- WORK INSTRUCTION:
Write out the passage below on hepatitis A in HIV-positive patients in Taiwan word for word, starting with "In this study, we" and going on through "HAV vaccination policy.".

- DOCUMENT SEGMENT:
BEGIN
However, the HIV epidemic has significantly changed in recent years in Taiwan. The proportion of IDUs among the newly diagnosed HIV-positive patients declined rapidly with the successful, sustained implementation of harm reduction program since 2004–2005 [23–25]; instead, the number of young HIV-positive MSM increased steadily and MSM has again become the major risk group for HIV transmission. The increasing number of susceptible host who have a low adherence to the recommendations of HAV vaccination has laid the fertile ground for an outbreak of acute hepatitis A to occur in Taiwan in June 2015 [26–28]. Furthermore, the outbreak strain in Taiwan appeared to be genetically linked to the strain that caused the recent outbreak of acute hepatitis A in Europe [17].
In this study, we aimed to examine the evolution of HAV seroepidemiology and identify the associated factors with HAV infection among HIV-positive Taiwanese patients in recent years to help inform the HAV vaccination policy.
Patients and methods
Study setting and population
This retrospective cohort study was conducted at 11 major designated hospitals for HIV care around Taiwan, where HIV care including combination antiretroviral therapy (cART) and monitoring of CD4 and plasma HIV RNA load (PVL) has been provided free-of-charge [29]. Between 1 June, 2012 and 31 May, 2016, all patients who were aged 18 years or greater and initiated cART were included in this study (2012–2016 cohort). A case record form was used to collect information on the demographic and clinical characteristics of the patients at baseline and during follow-up, which included birth date, sex, route of HIV transmission, serologies of viral hepatitis and syphilis, CD4, and PVL. Patients were divided into four risk groups according to the routes of HIV transmission including MSM, IDUs, heterosexual contact, and unknown status. The study was approved by the Research Ethics Committee of National Taiwan University Hospital [201003112R] and Far Eastern Memorial Hospital [105040-F], Medical Ethics and Institutional Review Board of Taoyuan General Hospital [TYGH103011], and Institutional Review Boards of Tri-Service General Hospital [1-105-05-057], National Taiwan University Hospital Hsin-Chu Branch [105-017-F], Taichung Veterans General Hospital [CF16114B], Chung Shan Medical University Hospital [CS14034], Changhua Christian Hospital [160408], Chia-Yi Christian Hospital [105034], National Cheng Kung University Hospital [B-BR-105-038], and Chi Mei Medical Center [10505–002]. The informed consent was waived.
END
- AVAILABLE DATA:
BEGIN
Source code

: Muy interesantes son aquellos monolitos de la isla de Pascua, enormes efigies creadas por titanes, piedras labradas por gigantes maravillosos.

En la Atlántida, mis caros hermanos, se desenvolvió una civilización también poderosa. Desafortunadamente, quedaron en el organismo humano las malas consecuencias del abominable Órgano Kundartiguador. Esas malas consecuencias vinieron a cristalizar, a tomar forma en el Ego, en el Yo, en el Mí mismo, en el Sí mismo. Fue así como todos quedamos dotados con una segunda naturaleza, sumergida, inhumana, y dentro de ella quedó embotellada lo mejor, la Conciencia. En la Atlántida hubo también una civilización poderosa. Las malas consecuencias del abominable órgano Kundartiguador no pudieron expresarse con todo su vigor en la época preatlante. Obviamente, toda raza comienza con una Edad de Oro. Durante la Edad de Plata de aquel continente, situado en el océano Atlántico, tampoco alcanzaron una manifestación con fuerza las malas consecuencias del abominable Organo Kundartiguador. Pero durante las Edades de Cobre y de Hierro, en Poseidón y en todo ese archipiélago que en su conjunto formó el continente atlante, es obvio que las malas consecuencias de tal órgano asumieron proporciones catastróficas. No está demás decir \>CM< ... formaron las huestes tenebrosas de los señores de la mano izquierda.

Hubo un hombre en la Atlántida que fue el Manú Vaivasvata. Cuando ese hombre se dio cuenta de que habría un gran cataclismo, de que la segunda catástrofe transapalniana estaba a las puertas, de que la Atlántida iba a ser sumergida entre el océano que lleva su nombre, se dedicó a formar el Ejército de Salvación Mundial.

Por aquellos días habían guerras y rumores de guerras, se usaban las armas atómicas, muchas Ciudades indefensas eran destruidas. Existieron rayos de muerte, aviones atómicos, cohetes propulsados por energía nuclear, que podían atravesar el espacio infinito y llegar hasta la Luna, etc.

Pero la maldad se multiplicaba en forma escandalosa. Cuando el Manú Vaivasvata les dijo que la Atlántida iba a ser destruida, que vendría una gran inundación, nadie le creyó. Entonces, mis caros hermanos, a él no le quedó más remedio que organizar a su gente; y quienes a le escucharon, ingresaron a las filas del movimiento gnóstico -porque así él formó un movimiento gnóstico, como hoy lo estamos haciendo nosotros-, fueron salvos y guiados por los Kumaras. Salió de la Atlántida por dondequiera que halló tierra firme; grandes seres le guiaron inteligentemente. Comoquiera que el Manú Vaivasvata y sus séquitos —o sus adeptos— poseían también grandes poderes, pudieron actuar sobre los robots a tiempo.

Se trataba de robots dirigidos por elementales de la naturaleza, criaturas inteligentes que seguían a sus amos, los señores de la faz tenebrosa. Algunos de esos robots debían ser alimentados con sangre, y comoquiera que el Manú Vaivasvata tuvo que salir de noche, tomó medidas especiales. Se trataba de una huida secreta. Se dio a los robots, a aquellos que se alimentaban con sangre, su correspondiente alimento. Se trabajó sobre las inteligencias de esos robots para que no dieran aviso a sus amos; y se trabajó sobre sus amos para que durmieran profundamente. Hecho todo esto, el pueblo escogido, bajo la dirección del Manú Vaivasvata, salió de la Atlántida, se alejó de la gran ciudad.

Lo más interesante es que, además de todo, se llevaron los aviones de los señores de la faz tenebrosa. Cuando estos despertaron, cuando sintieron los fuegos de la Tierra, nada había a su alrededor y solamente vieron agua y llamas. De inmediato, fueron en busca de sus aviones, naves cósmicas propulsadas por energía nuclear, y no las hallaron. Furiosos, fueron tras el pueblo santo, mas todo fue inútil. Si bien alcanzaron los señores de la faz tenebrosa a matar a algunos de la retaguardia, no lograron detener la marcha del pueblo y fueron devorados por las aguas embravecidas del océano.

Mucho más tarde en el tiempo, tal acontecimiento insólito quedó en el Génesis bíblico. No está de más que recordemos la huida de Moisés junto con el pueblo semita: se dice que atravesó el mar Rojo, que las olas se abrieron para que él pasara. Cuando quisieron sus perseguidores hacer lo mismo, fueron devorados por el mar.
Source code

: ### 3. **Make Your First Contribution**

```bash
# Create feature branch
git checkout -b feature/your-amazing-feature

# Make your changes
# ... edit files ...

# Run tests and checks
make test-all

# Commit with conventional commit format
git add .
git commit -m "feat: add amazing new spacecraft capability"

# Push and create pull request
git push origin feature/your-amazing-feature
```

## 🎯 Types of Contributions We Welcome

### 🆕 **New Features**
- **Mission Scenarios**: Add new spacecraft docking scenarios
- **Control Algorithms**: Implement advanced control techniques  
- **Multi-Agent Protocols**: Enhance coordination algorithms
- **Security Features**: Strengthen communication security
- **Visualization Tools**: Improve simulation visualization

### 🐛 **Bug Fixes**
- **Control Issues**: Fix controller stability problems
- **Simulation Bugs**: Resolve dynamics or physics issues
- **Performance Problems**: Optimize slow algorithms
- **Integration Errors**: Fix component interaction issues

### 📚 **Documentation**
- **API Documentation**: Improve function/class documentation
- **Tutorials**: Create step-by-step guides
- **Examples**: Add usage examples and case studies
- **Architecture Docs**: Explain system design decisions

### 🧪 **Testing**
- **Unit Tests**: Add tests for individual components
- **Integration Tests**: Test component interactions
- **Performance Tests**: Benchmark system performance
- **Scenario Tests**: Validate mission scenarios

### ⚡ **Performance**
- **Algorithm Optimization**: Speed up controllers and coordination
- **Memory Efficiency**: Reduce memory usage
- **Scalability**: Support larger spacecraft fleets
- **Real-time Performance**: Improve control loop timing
END
- SOLUTION TO THE PROBLEM:
In this study, we aimed to examine the evolution of HAV seroepidemiology and identify the associated factors with HAV infection among HIV-positive Taiwanese patients in recent years to help inform the HAV vaccination policy.